How can I get an even space between the dots and the letters?

I think this is the mistake. Each dot belongs to a letter to describe the abbreviation and that's what must be show to understand it as such. If you are looking for an equivalent space between letter and point, the dots will become a graphic resource instead of being part of the text. This decoration feeling increases if we add a distortion to the typography, since we are moving it away from the original reading sense.

first dots

Is there a way to center it correctly with respect to the logo?

Starting from the previous point, the centering should be the whole text block, where each single element is the letter with its respective dot.

Center

Is there a general way of doing this to make it look better?

Yes, modifying text tracking individually and the dots size. I have not your font, the following explanation is for the below image example using the font Machine Medium.

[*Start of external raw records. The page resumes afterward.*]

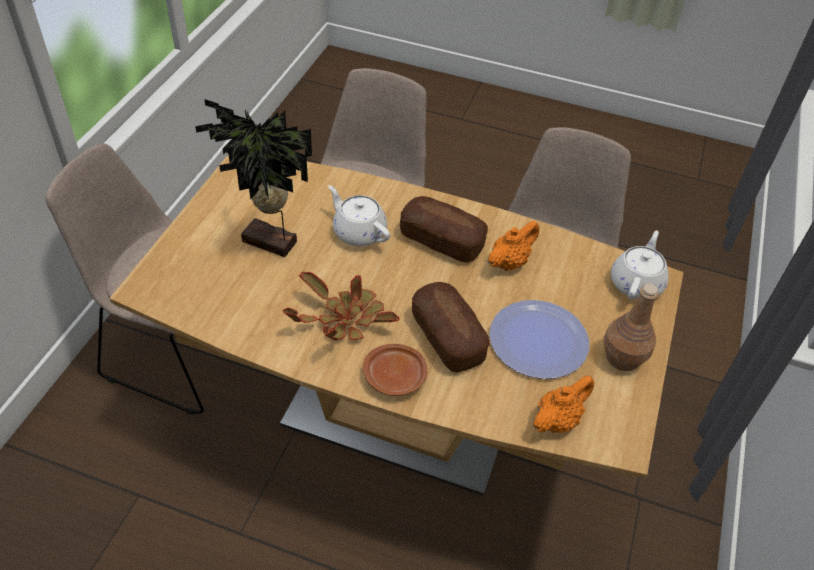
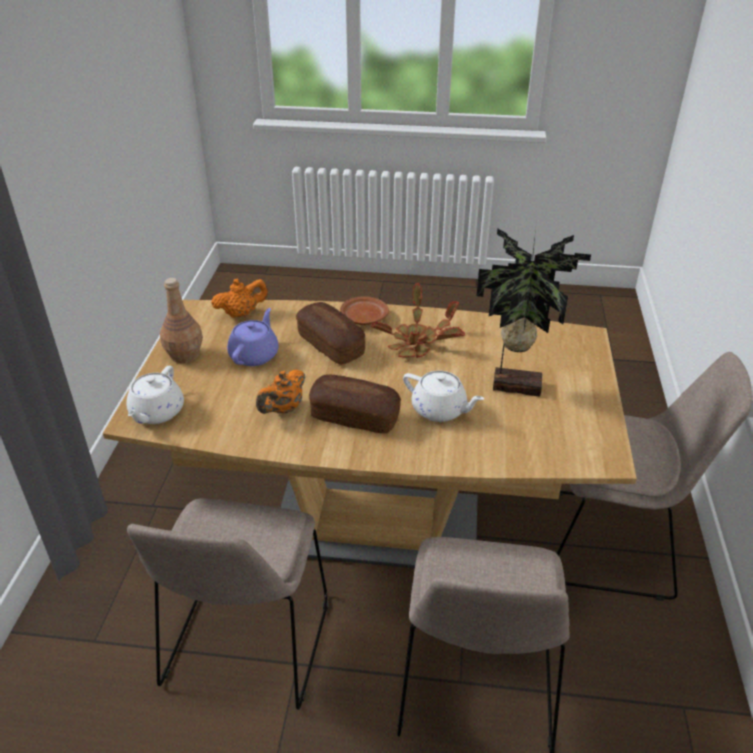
camera: 170 degrees right, 10 degrees down
(538, 340) = (255, 355): plate -> purple teapot
(557, 420) = (242, 314): orange teapot -> orange teapot turned 150 degrees counterclockwise

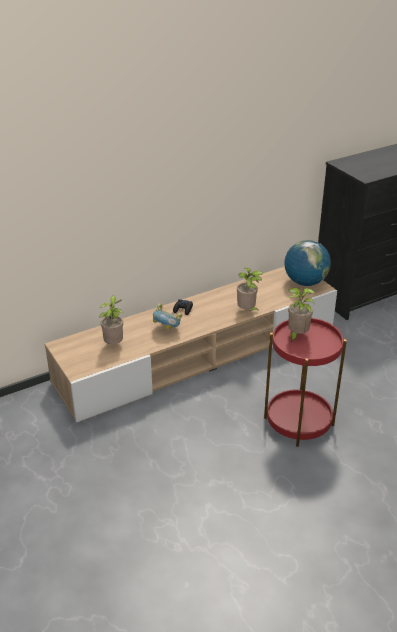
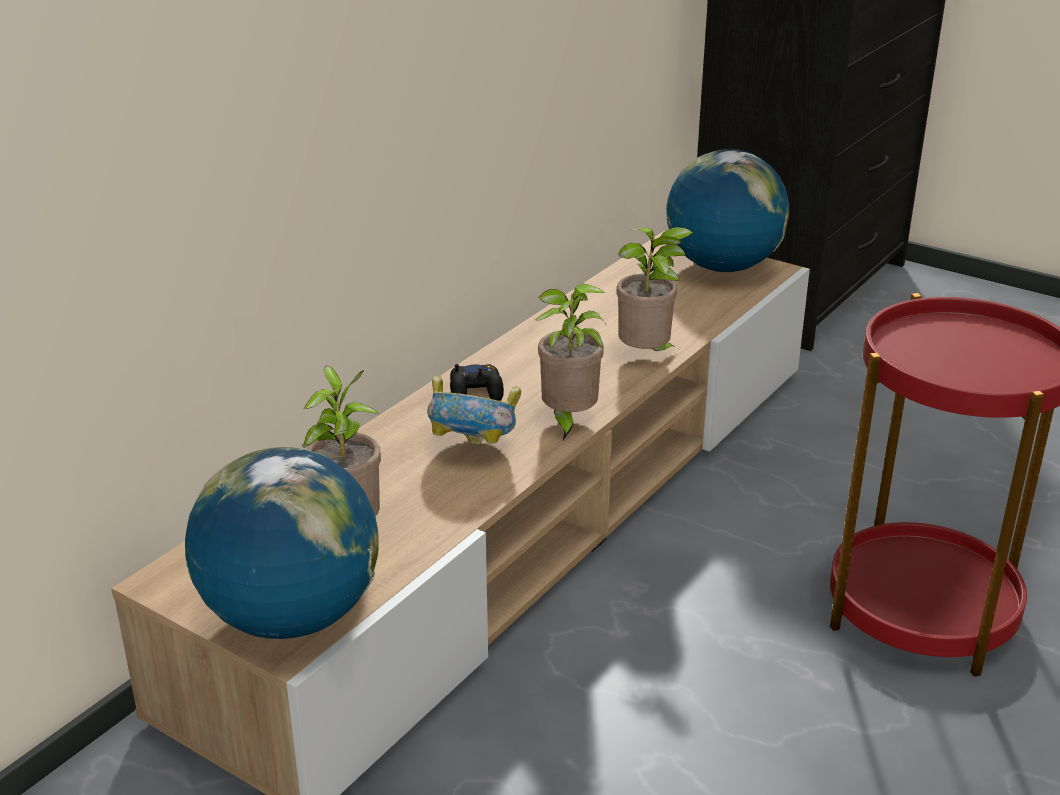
camera: 25 degrees left, 5 degrees down
(82, 365) = (291, 618): none -> globe
(297, 335) = (929, 349): potted plant -> potted plant (568, 421)

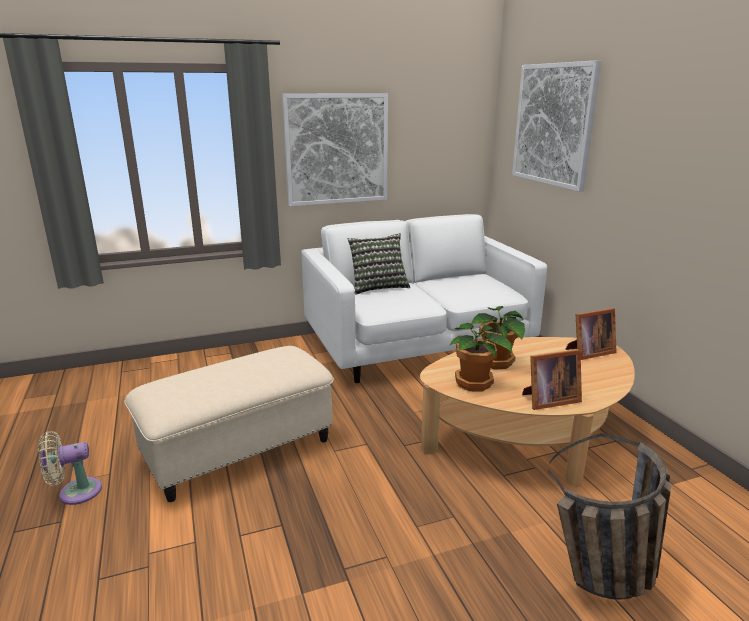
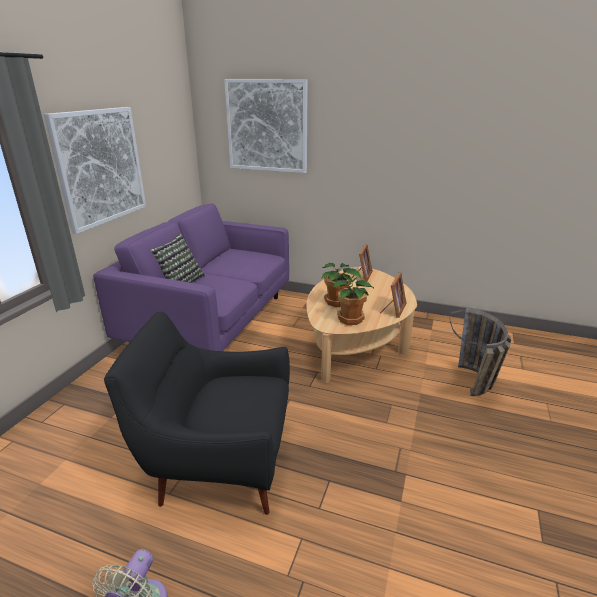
camera: 50 degrees left, 5 degrees up
(239, 450) = (218, 463): beige ottoman -> black armchair
(417, 346) = (212, 321): white sofa -> purple sofa

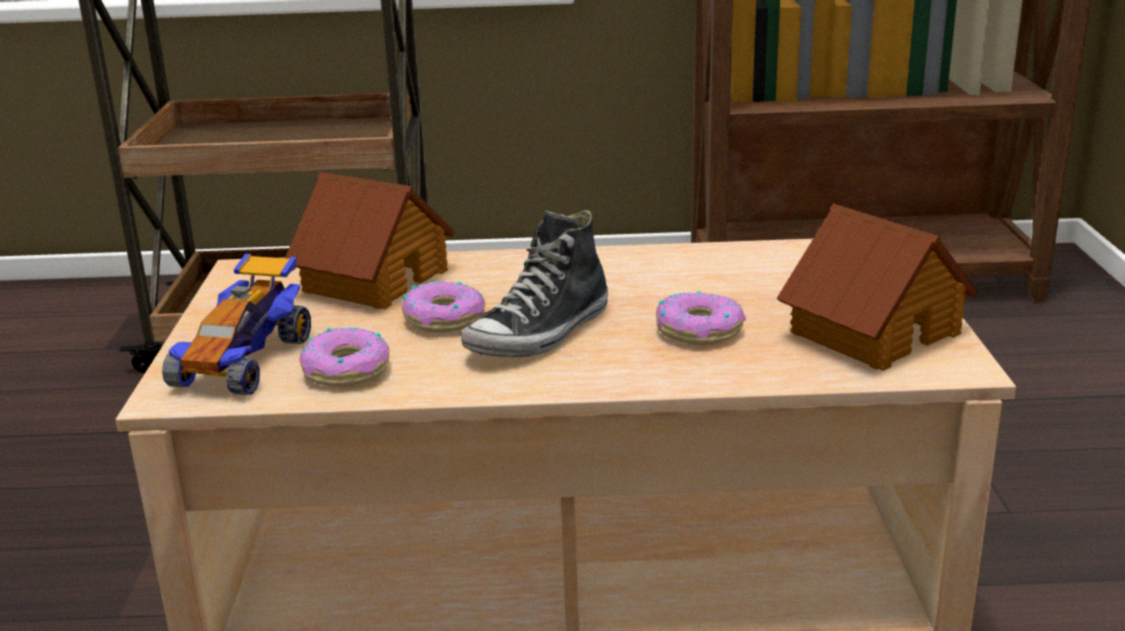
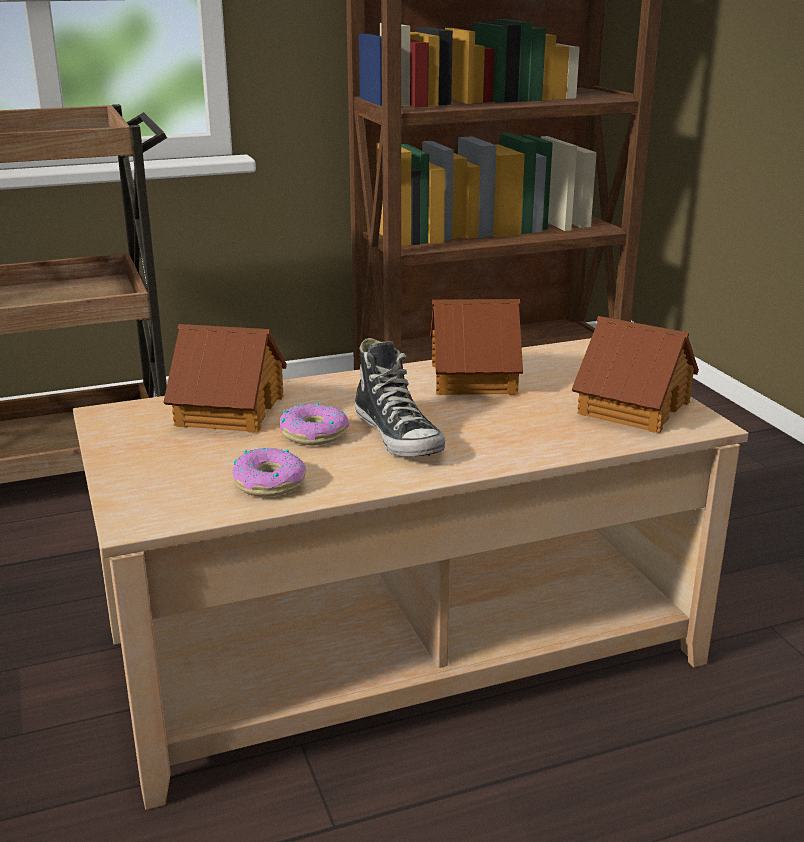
camera: 20 degrees left, 0 degrees up
(243, 360) = (173, 486): toy car -> none
(540, 334) = (399, 436): shoe -> shoe turned 45 degrees counterclockwise
(689, 272) = (471, 378): none -> toy house
(699, 331) = (513, 420): donut -> none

  • All the dots are reduced a 75% compared to the character size
  • All the top dots have a 300% tracking, excepting the last one
  • All the bottom dots have a 130% tracking, excepting the last one
  • All the top characters have a 50% tracking, except the "C" that has a wider optical space at the bottom, 10% tracking
  • The bottom characters have a different tracking each to fit their optical space, in this example:
    • C = 0 tracking
    • I = 25% tracking
    • A = 35% tracking
    • T = -10% tracking
    • A = 35% tracking

Final

Optical adjustments

The distortion is made in each block of text, including the dots, this makes the reading reference axis appear distorted: the upper C is floating and the last lower A is falling:

Reading axis

A possible fix is adding an invisible character at the beginning of each text, in this case an "I" (blue in the example)

Invisible character

In this final logo, the text is slightly offset to the right to solve the optical space left by the points to appear centered in relation with the image. Using an optical resource and taking advantage of the formal possibilities of the logo, the reference can be matching the upper and lower A end vertex with the image center vertex.

offset

Conclusion

Taking as a starting point that each dot belongs to a letter and they are not a graphic decoration, once the design is done, make the optical adjustments of each element related to each other.